Absurd suggestion considering the P-8a has already started deliveries! The P1 is an unknown risk whilst the P-8a is showing itself to be superb in capability and performance. The P-8a is already “UKized”, more so than we could ever hope with the P1, UK companies supply parts and systems to Boeing for the P-8a and the mission system integrated on the Poseidon is based upon the one the UK paid Boeing to develop for the Nimrod MRA4.

Duker

The BAe mission computer work for the P-8 is done at its Greenlawn NY facility., not in UK
The P-1 has begun deliveries 15 or so delivered and while impractical to change over is still the better platform, including meeting the 4 engine requirement of the RAF.
Even the USAF would find the P-1 airframe useful for many future roles if final assembly was done in USA

KiwiRob

It must be about time the MOD fits some of the Voyagers with boom air to air refueling, with Poseidon and Wedgetails they will need to do something.

Edd

Its a pity britain can’t manufacture its own MPA aircraft and has to rely on purchasing a airframe from half the world away.
A modified Airbus airframe would have been better as it at least it has british components (wings).

Edd

One other thing about this that concerns me is the inflight refueling system of the P8. It is made for boom tanker while the raf and most euro allies use hose and basket.

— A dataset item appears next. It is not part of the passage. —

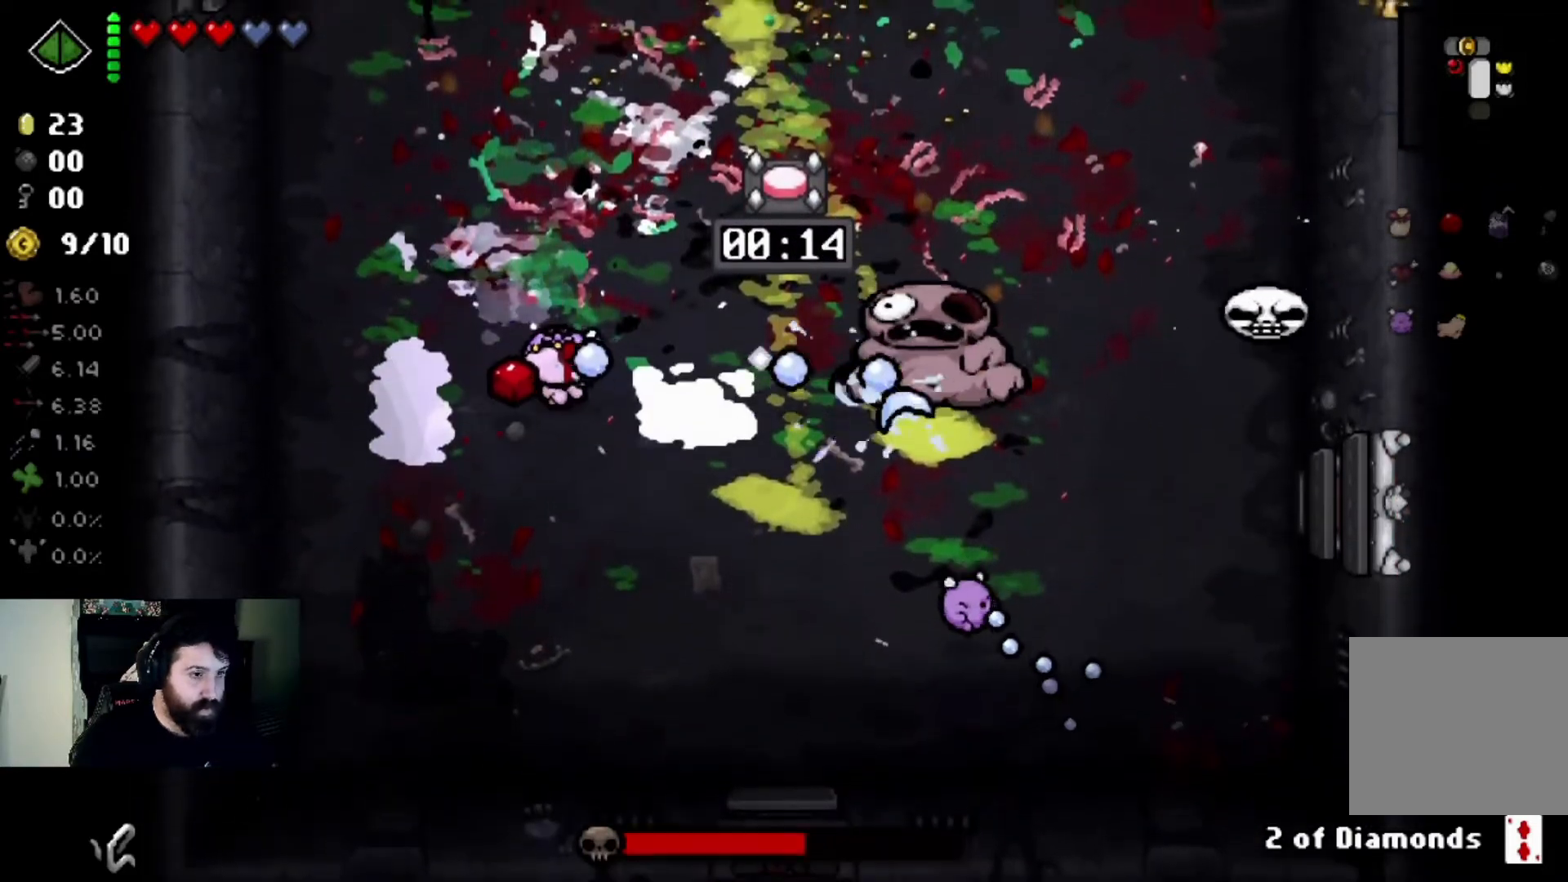
{"buttons": [], "left_stick": "up-right", "right_stick": "right", "events": [[33, "left_stick", "center"], [100, "left_stick", "up"], [233, "left_stick", "center"], [400, "left_stick", "up-right"]]}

There is a agreement ,I think, to allow a borrowing of another nations boom tanker to keep the rafs P8s in the air. Lets hope they dont lose the old fag packet its written on.
Failing that is it possible to install a long range fuel tank in the weapons bay? It would decrease store carriage but the increase of time on task would prevent subs or boatloads of immigrants sneaking in if you had to head back for a refuel on the ground.